Saturday, August 8, 2009

Dalias - Best For Late Summer Color

By Kent Higgins

Dahlias give a wonderful display of late summer color in the landscape. These plants are warm weather lovers and are killed with the first frost. Prepare the soil well and plant the tubers deep when the soil is warm. The soil is normally prepared well in advance of planting time.

I once heard at a garden club meeting to use old cow manure," and put it deep in the hole with a layer of top soil over the manure. One lady asked the embarrassing question of... how old a cow?" That was the end of that meeting!

In selecting tubers for planting. make certain that a portion of the old stem is present otherwise, no plant; The bud from which growth is made is found only in this stem tissue. Dig the planting hole (soil preparation hole usually three times as deep) about six inches deep, and place the tuber with the stem or bud, if advanced, pointing up.

At this time, drive in a heavy stake for the varieties that need support, and most dahlias do. By putting the stakes in place at the time of planting, the danger of damaging roots later is eliminated. Fill the soil in over the tuber for about three inches and firm down. Water thoroughly, making sure that the tuber is well covered with soil. As the plant grows, gradually fill in around it until the soil is level. Water with caution to prevent rotting of tubers as the plant does not require an abundance of water until it is at least half grown. As most plants, though, it will require thorough soaking during its height of bloom, which is usually late summer.

Another summer flowering plant that gives much in return and can be planted this month is the garden canna. The rhizomes should have four eyes for best results, and if sprouted in trays of wet sand in a protected place, usually get a better start. The rhizome proper should be covered about four inches deep. These plants are heavy feeders and require lots of water during the season. Many colors of blooms are available... red, pink, white, yellow and orange. The foliage is also wonderful for arranging, with or without flowers. Many gardeners grow the bronze leaf variety for foliage only.

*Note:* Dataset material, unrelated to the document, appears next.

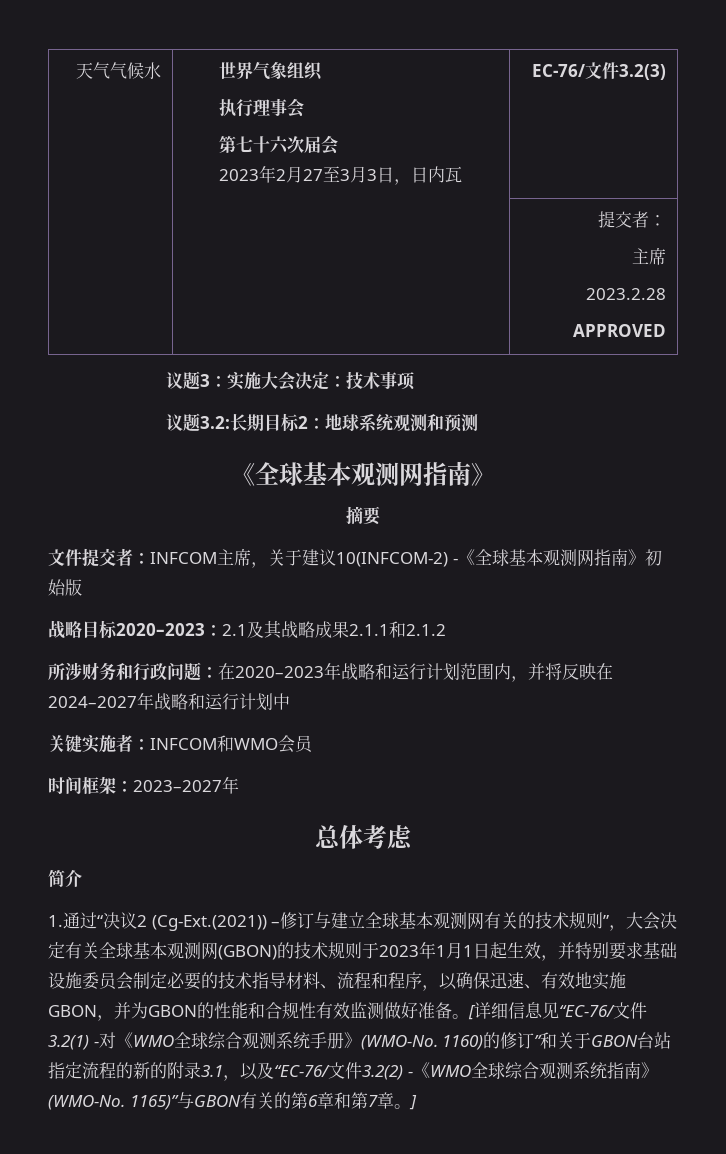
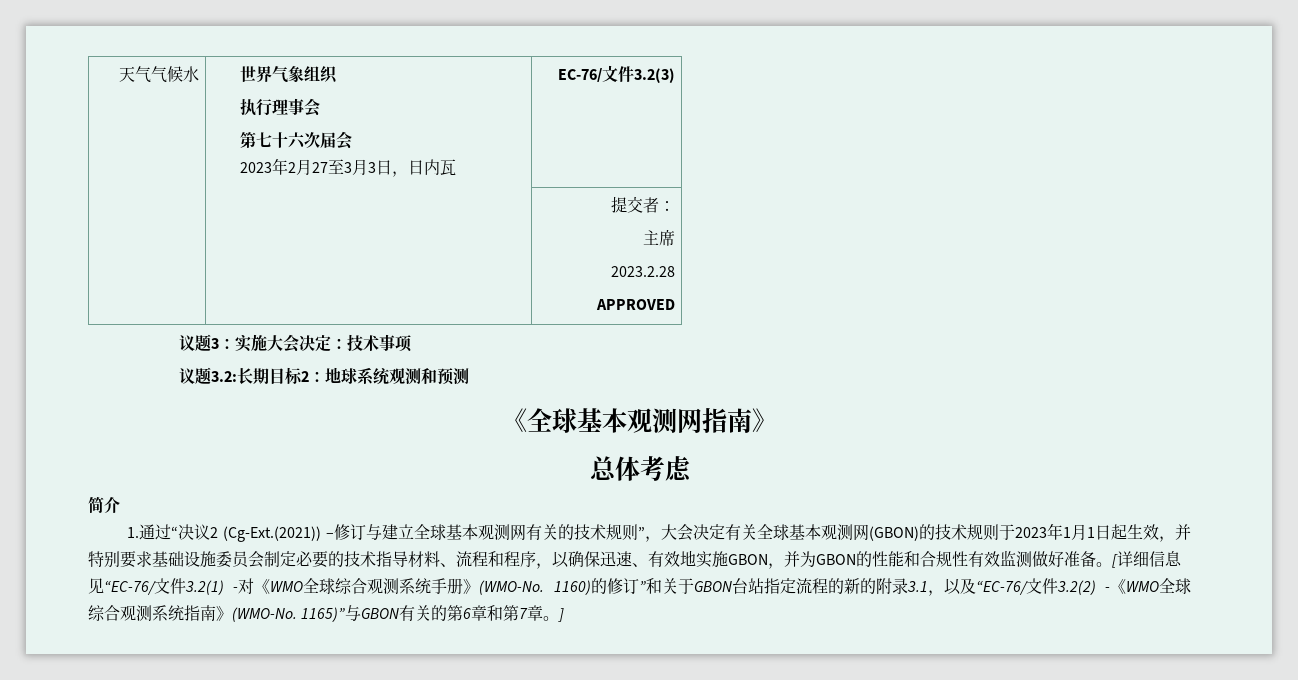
[346,506,381,525] [48,548,662,568] [48,579,82,596] [48,620,446,639] [48,662,613,682] [48,692,290,711] [48,734,314,753] [48,776,239,794] // 摘要 // 文件提交者：INFCOM主席，关于建议10(INFCOM-2) -《全球基本观测网指南》初始版 // 战略目标2020–2023：2.1及其战略成果2.1.1和2.1.2 // 所涉财务和行政问题：在2020–2023年战略和运行计划范围内，并将反映在2024–2027年战略和运行计划中 // 关键实施者：INFCOM和WMO会员 // 时间框架：2023–2027年 -> (777, 420) none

There are many summer flowering bulbs and lily flowers that need to be started in May, and some of the favorites are tigridias or shell flowers, anemones, ranunculus, tuberous begonias, Nerine lilies, hemerocallis, agapanthus and gloxinias. Some of these require very special care. They can not be grown in a landscape that "thrives on neglect." The secret of success with summer flowering bulbs is to plant when the soil has warmed, water well and feed lightly, mulch instead of cultivate and lift the storage roots after frost, and store for next season. Which is different than the green peace lily flowers that turn from white indoors.

Annuals: The seeds for annuals should be in the soil during May. This wonderful group of plants is one of our most valuable sources of color. Coming from seeds and returning of seeds in one season is the story of the plants in this group. Use annuals as ground cover for overplanting spring bulb locations, as borders in shrub plantings, as masses of color for accent purposes, and in many other ways around the garden. They are easy to grow and give color all summer.

Most of them can be used for cut flowers in the house. The list is long and tempting. Try a dozen" zinnia, petunia. alyssum. phlox, celosia, ageratum, snapdragon. sweet pea, salvia, periwinkle, larkspur and marigold. just look at the new varieties of the above list of old favorites.